Methods Blood pressure (BP) was monitored by radiotelemetry. Elevation of the effect of circulating Ang-(1-7) levels was achieved either by chronic subcutaneous infusion of Ang-(1-7) through osmotic minipumps or by employing transgenic rats that express an Ang-(1-7)-producing fusion protein [Ang-(1-7) TGR+/+] (and its control Ang-(1-7) TGR-/-). [7-D-Ala] was also infused subcutaneously and the ACE2 inhibitor was administrated in drinking water.

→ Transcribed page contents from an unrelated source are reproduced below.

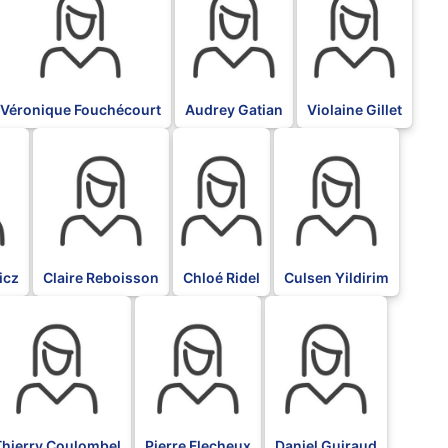
Véronique Fouchécourt
Audrey Gatian
Violaine Gillet
BLK
BLK
BLK
icz
Claire Reboisson
Chloé Ridel
Culsen Yildirim
LK
BLK
BLK
Thierry Coulombel
Pierre Flecheux
Daniel Guiraud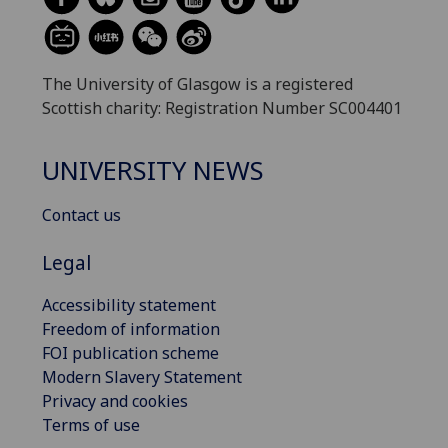
The University of Glasgow is a registered
Scottish charity: Registration Number SC004401
UNIVERSITY NEWS
Contact us
Legal
Accessibility statement
Freedom of information
FOI publication scheme
Modern Slavery Statement
Privacy and cookies
Terms of use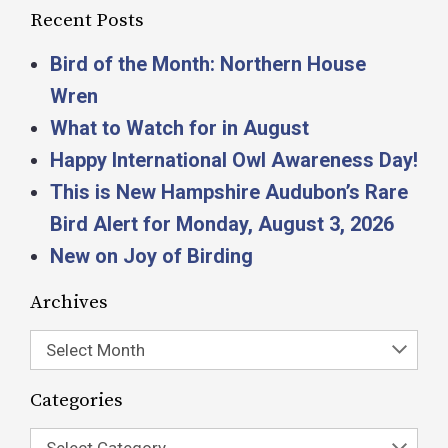
Recent Posts
Bird of the Month: Northern House
Wren
What to Watch for in August
Happy International Owl Awareness Day!
This is New Hampshire Audubon’s Rare
Bird Alert for Monday, August 3, 2026
New on Joy of Birding
Archives
Select Month
Categories
Select Category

On day 25 after clipping, rats were anesthetized and renal function was evaluated. Results Chronic infusion of Ang-(1-7) did not modify the course of 2K1C hypertension and did not alter renal function as compared with saline vehicle-infused 2K1C rats.

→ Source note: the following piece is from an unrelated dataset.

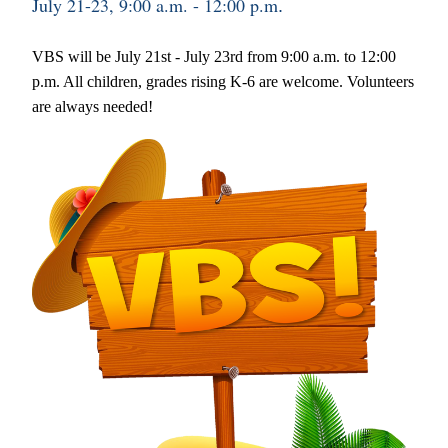
July 21-23, 9:00 a.m. - 12:00 p.m
.
VBS will be July 21st - July 23rd from 9:00 a.m. to 12:00 
p.m. All children, grades rising K-6 are welcome. Volunteers 
are always needed!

Chronic infusion of [7-D-Ala] or treatment with the ACE2 inhibitor worsened the course of hypertension and elicited decreases in renal hemodynamics. [Ang-(1-7) TGR+/+] and [Ang-(1-7) TGR-/-] rats exhibited a similar course of hypertension. Conclusion The present data support the notion that Ang(1-7) serves as an important endogenous vasodilator and natriuretic agent and its deficiency might contribute to the acceleration of 2K1C Goldblatt hypertension.